Is there a simple way to flatten a list of iterables with a list comprehension, or failing that, what would you all consider to be the best way to flatten a shallow list like this, balancing performance and readability?
I tried to flatten such a list with a nested list comprehension, like this:
[image for image in menuitem for menuitem in list_of_menuitems]
But I get in trouble of the NameError
variety there, because the name 'menuitem' is not defined
. After googling and looking around on Stack Overflow, I got the desired results with a reduce
statement:
reduce(list.__add__, map(lambda x: list(x), list_of_menuitems))
But this method is fairly unreadable because I need that list(x)
call there because x is a Django QuerySet
object.
Conclusion:
Thanks to everyone who contributed to this question. Here is a summary of what I learned. I'm also making this a community wiki in case others want to add to or correct these observations.

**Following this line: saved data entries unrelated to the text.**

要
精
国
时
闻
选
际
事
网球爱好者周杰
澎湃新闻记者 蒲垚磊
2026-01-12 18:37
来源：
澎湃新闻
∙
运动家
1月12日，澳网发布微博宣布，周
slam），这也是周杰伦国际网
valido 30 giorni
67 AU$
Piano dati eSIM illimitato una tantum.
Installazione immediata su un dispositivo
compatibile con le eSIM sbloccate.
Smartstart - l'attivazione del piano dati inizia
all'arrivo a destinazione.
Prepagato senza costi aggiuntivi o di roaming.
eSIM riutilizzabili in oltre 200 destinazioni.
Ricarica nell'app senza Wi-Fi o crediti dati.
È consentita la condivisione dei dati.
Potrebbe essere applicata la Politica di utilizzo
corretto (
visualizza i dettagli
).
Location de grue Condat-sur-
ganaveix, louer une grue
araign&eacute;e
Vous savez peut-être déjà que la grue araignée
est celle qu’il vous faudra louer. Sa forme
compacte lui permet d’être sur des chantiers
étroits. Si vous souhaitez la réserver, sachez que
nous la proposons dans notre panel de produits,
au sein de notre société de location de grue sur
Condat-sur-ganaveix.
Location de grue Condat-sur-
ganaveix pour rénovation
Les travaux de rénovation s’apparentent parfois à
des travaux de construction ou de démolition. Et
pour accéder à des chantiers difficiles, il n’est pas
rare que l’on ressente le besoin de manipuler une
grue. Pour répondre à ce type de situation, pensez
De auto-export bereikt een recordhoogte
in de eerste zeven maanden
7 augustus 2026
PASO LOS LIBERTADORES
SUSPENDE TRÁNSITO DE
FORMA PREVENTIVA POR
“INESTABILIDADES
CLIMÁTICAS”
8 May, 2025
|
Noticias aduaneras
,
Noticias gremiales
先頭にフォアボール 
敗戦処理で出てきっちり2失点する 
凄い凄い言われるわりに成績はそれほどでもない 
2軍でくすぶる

My original reduce statement is redundant and is better written this way:
>>> reduce(list.__add__, (list(mi) for mi in list_of_menuitems))
This is the correct syntax for a nested list comprehension (Brilliant summary dF!):
>>> [image for mi in list_of_menuitems for image in mi]
But neither of these methods are as efficient as using itertools.chain
:
>>> from itertools import chain
>>> list(chain(*list_of_menuitems))
And as @cdleary notes, it's probably better style to avoid * operator magic by using chain.from_iterable
like so:
>>> chain = itertools.chain.from_iterable([[1,2],[3],[5,89],[],[6]])
>>> print(list(chain))
>>> [1, 2, 3, 5, 89, 6]
If you're just looking to iterate over a flattened version of the data structure and don't need an indexable sequence, consider itertools.chain and company.
>>> list_of_menuitems = [['image00', 'image01'], ['image10'], []]
>>> import itertools
>>> chain = itertools.chain(*list_of_menuitems)
>>> print(list(chain))
['image00', 'image01', 'image10']
It will work on anything that's iterable, which should include Django's iterable QuerySet
s, which it appears that you're using in the question.
Edit: This is probably as good as a reduce anyway, because reduce will have the same overhead copying the items into the list that's being extended. chain
will only incur this (same) overhead if you run list(chain)
at the end.
Meta-Edit: Actually, it's less overhead than the question's proposed solution, because you throw away the temporary lists you create when you extend the original with the temporary.
Edit: As J.F. Sebastian says itertools.chain.from_iterable
avoids the unpacking and you should use that to avoid *
magic, but the timeit app shows negligible performance difference.